### WHAT TO WORK ON
What lines below hold the string "format"? Copy them all.

### GIVEN RECORDS
▼
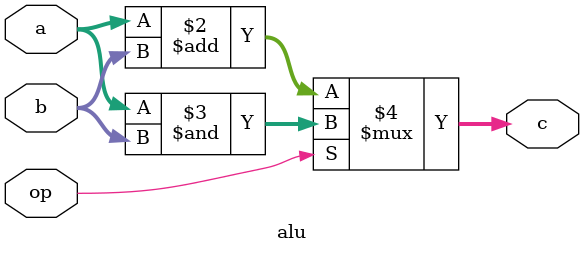
<source format=v>
module alu(op,a,b,c);
  input op;
  input [7:0] a,b;
  output [7:0] c;
  
  assign c  = (op == 0)?a+b:a & b;
endmodule

</source>
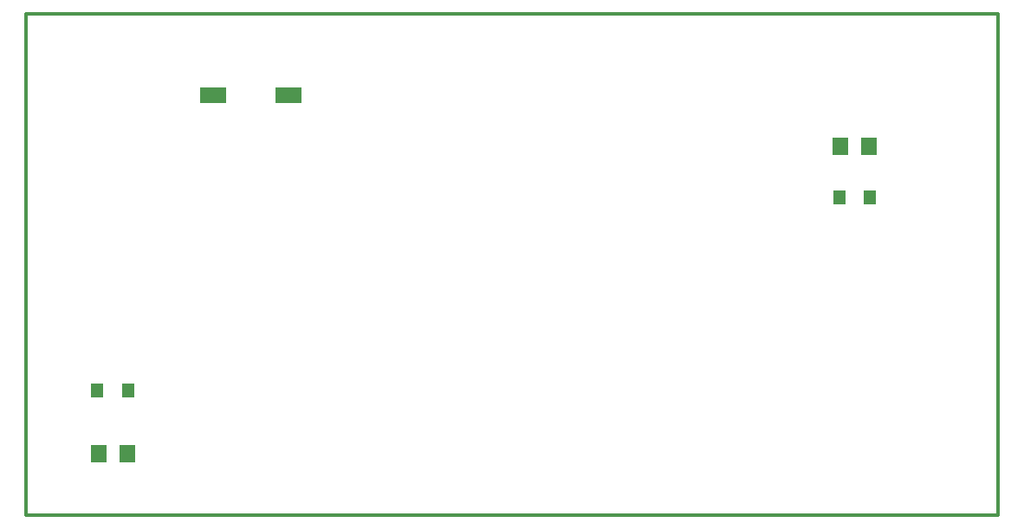
<source format=gbp>
G75*
%MOIN*%
%OFA0B0*%
%FSLAX24Y24*%
%IPPOS*%
%LPD*%
%AMOC8*
5,1,8,0,0,1.08239X$1,22.5*
%
%ADD10C,0.0120*%
%ADD11R,0.0472X0.0551*%
%ADD12R,0.0630X0.0709*%
%ADD13R,0.0984X0.0630*%
D10*
X000160Y000160D02*
X037562Y000160D01*
X037562Y019451D01*
X000160Y019451D01*
X000160Y000160D01*
D11*
X002905Y004937D03*
X004086Y004937D03*
X031459Y012365D03*
X032640Y012365D03*
D12*
X032601Y014333D03*
X031499Y014333D03*
X004063Y002512D03*
X002960Y002512D03*
D13*
X007365Y016302D03*
X010278Y016302D03*
M02*

</source>
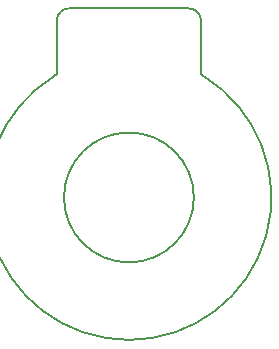
<source format=gm1>
G04 #@! TF.GenerationSoftware,KiCad,Pcbnew,6.0.0-rc1-unknown-7dfc4e3~65~ubuntu18.04.1*
G04 #@! TF.CreationDate,2018-07-28T16:35:14+05:30*
G04 #@! TF.ProjectId,airmount,6169726D6F756E742E6B696361645F70,rev?*
G04 #@! TF.SameCoordinates,Original*
G04 #@! TF.FileFunction,Profile,NP*
%FSLAX46Y46*%
G04 Gerber Fmt 4.6, Leading zero omitted, Abs format (unit mm)*
G04 Created by KiCad (PCBNEW 6.0.0-rc1-unknown-7dfc4e3~65~ubuntu18.04.1) date Sat Jul 28 16:35:14 2018*
%MOMM*%
%LPD*%
G01*
G04 APERTURE LIST*
%ADD10C,0.127000*%
%ADD11C,0.150000*%
G04 APERTURE END LIST*
D10*
X127000000Y-100961107D02*
G75*
G02X120703340Y-78613000I0J12061107D01*
G01*
X133300541Y-78610811D02*
G75*
G02X127000000Y-100965000I-6300541J-10289189D01*
G01*
X133299200Y-78610460D02*
X133096000Y-78486000D01*
X120700800Y-78613000D02*
X120904000Y-78486000D01*
X132080000Y-72898000D02*
G75*
G02X133096000Y-73914000I0J-1016000D01*
G01*
X120904000Y-73914000D02*
G75*
G02X121920000Y-72898000I1016000J0D01*
G01*
X120904000Y-73914000D02*
X120904000Y-78486000D01*
X132080000Y-72898000D02*
X121920000Y-72898000D01*
X133096000Y-78486000D02*
X133096000Y-73914000D01*
D11*
X132500000Y-88900000D02*
G75*
G03X132500000Y-88900000I-5500000J0D01*
G01*
M02*

</source>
▲
### ANSWER BOX
<source format=v>
<source format=gbp>
<source format=gm1>
G04 Gerber Fmt 4.6, Leading zero omitted, Abs format (unit mm)*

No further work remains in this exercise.